Our businesses are subject to numerous laws and regulations relating to the protection of the environment, health and safety. These laws and regulations include the Occupational Safety and Health Act ("OSHA") with respect to the protection of health and safety of employees, the Clean Air Act ("CAA") with respect to air emissions, the Federal Water Pollution Control Act (also known as the Clean Water Act ("CWA") with respect to water discharges, the Comprehensive Environmental Response, Compensation, and Liability Act ("CERCLA") with respect to releases and remediation of hazardous substances, the Oil Pollution Act of 1990 ("OPA-90") with respect to oil pollution and response, the National Environmental Policy Act with respect to evaluation of environmental impacts, the Endangered Species Act with respect to the protection of endangered or threatened species, the Resource Conservation and Recovery Act ("RCRA") with respect to solid and hazardous waste treatment, storage and disposal and the U.S. Emergency Planning and Community Right-to-Know Act with respect to the dissemination of information relating to certain chemical inventories. In addition, many other states and countries in which where we operate have their own laws dealing with similar matters.

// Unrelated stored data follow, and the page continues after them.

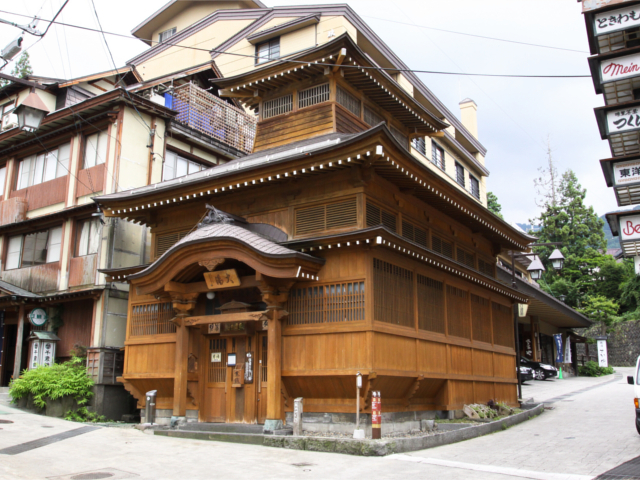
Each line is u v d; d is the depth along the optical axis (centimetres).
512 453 1216
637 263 1167
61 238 2173
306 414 1416
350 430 1343
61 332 2116
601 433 1500
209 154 2539
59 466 1078
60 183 2255
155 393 1623
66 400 1800
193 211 1766
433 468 1054
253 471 1036
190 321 1556
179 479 980
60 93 2522
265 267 1359
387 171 1462
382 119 2059
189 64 3319
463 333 1809
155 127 2234
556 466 1077
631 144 1150
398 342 1438
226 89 1973
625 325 5191
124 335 2012
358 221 1424
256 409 1485
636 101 1060
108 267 1991
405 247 1422
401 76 2936
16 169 2498
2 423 1559
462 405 1730
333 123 1755
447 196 1664
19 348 2086
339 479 969
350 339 1345
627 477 967
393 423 1432
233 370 1537
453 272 1725
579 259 5697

These laws and regulations could result in costs to remediate releases of regulated substances, including crude oil, into the environment, or costs to remediate sites to which we sent regulated substances for disposal. In some cases, these laws can impose liability for the entire cost of clean-up on any responsible party without regard to negligence or fault and impose liability on us for the conduct of others (such as prior owners or operators of our assets) or conditions others have caused, or for our acts that complied with all applicable requirements when we performed them. New laws have been enacted and regulations are being adopted by various regulatory agencies on a continuing basis and the costs of compliance with these new rules can only be broadly appraised until their implementation becomes more defined. Based on regulatory trends, particularly with respect to the CAA and its implementing regulations, we have incurred and will continue to incur substantial capital, operating and maintenance, and remediation expenditures as a result of environmental laws and regulations. We believe that substantially all of our competitors must comply with similar environmental laws and regulations. However, the specific impact on each competitor may vary depending on a number of factors, including the age and location of its operating facilities, marketing areas and production processes.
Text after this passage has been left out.